BEGIN

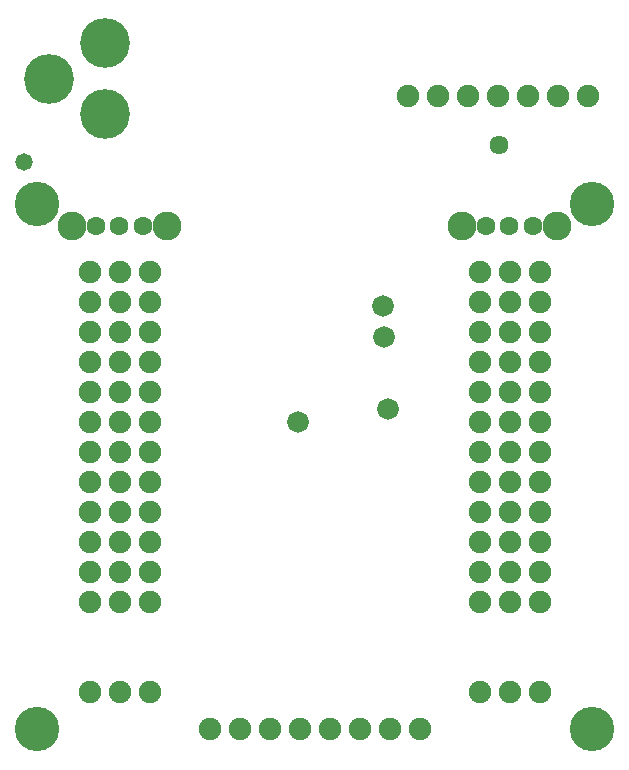
<source format=gbs>
G75*
G70*
%OFA0B0*%
%FSLAX24Y24*%
%IPPOS*%
%LPD*%
%AMOC8*
5,1,8,0,0,1.08239X$1,22.5*
%
%ADD10C,0.1660*%
%ADD11C,0.0753*%
%ADD12C,0.1480*%
%ADD13C,0.0630*%
%ADD14C,0.0965*%
%ADD15C,0.0580*%
%ADD16C,0.0720*%
%ADD17C,0.0635*%
D10*
X004037Y021914D03*
X002187Y023095D03*
X004037Y024276D03*
D11*
X004534Y016650D03*
X004534Y015650D03*
X004534Y014650D03*
X004534Y013650D03*
X004534Y012650D03*
X004534Y011650D03*
X004534Y010650D03*
X004534Y009650D03*
X004534Y008650D03*
X004534Y007650D03*
X004534Y006650D03*
X004534Y005650D03*
X005534Y005650D03*
X005534Y006650D03*
X005534Y007650D03*
X005534Y008650D03*
X005534Y009650D03*
X005534Y010650D03*
X005534Y011650D03*
X005534Y012650D03*
X005534Y013650D03*
X005534Y014650D03*
X005534Y015650D03*
X005534Y016650D03*
X003534Y016650D03*
X003534Y015650D03*
X003534Y014650D03*
X003534Y013650D03*
X003534Y012650D03*
X003534Y011650D03*
X003534Y010650D03*
X003534Y009650D03*
X003534Y008650D03*
X003534Y007650D03*
X003534Y006650D03*
X003534Y005650D03*
X003534Y002650D03*
X004534Y002650D03*
X005534Y002650D03*
X007534Y001400D03*
X008534Y001400D03*
X009534Y001400D03*
X010534Y001400D03*
X011534Y001400D03*
X012534Y001400D03*
X013534Y001400D03*
X014534Y001400D03*
X016534Y002650D03*
X017534Y002650D03*
X018534Y002650D03*
X018534Y005650D03*
X018534Y006650D03*
X018534Y007650D03*
X018534Y008650D03*
X018534Y009650D03*
X018534Y010650D03*
X018534Y011650D03*
X018534Y012650D03*
X018534Y013650D03*
X018534Y014650D03*
X018534Y015650D03*
X018534Y016650D03*
X017534Y016650D03*
X017534Y015650D03*
X017534Y014650D03*
X017534Y013650D03*
X017534Y012650D03*
X017534Y011650D03*
X017534Y010650D03*
X017534Y009650D03*
X017534Y008650D03*
X017534Y007650D03*
X017534Y006650D03*
X017534Y005650D03*
X016534Y005650D03*
X016534Y006650D03*
X016534Y007650D03*
X016534Y008650D03*
X016534Y009650D03*
X016534Y010650D03*
X016534Y011650D03*
X016534Y012650D03*
X016534Y013650D03*
X016534Y014650D03*
X016534Y015650D03*
X016534Y016650D03*
X016154Y022500D03*
X015154Y022500D03*
X014154Y022500D03*
X017154Y022500D03*
X018154Y022500D03*
X019154Y022500D03*
X020154Y022500D03*
D12*
X001784Y001400D03*
X001784Y018900D03*
X020284Y018900D03*
X020284Y001400D03*
D13*
X018311Y018169D03*
X017524Y018169D03*
X016737Y018169D03*
X005311Y018169D03*
X004524Y018169D03*
X003737Y018169D03*
D14*
X002949Y018169D03*
X006099Y018169D03*
X015949Y018169D03*
X019099Y018169D03*
D15*
X001338Y020328D03*
D16*
X010464Y011650D03*
X013344Y014490D03*
X013304Y015530D03*
X013484Y012070D03*
D17*
X017164Y020870D03*
M02*

</source>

END

(Exercise aim)
Copy nothing but the lines from the first one in the listing through the line with "X005534Y012650D03*", and omit the pictures.

(Answer space)
<source format=gbs>
G75*
G70*
%OFA0B0*%
%FSLAX24Y24*%
%IPPOS*%
%LPD*%
%AMOC8*
5,1,8,0,0,1.08239X$1,22.5*
%
%ADD10C,0.1660*%
%ADD11C,0.0753*%
%ADD12C,0.1480*%
%ADD13C,0.0630*%
%ADD14C,0.0965*%
%ADD15C,0.0580*%
%ADD16C,0.0720*%
%ADD17C,0.0635*%
D10*
X004037Y021914D03*
X002187Y023095D03*
X004037Y024276D03*
D11*
X004534Y016650D03*
X004534Y015650D03*
X004534Y014650D03*
X004534Y013650D03*
X004534Y012650D03*
X004534Y011650D03*
X004534Y010650D03*
X004534Y009650D03*
X004534Y008650D03*
X004534Y007650D03*
X004534Y006650D03*
X004534Y005650D03*
X005534Y005650D03*
X005534Y006650D03*
X005534Y007650D03*
X005534Y008650D03*
X005534Y009650D03*
X005534Y010650D03*
X005534Y011650D03*
X005534Y012650D03*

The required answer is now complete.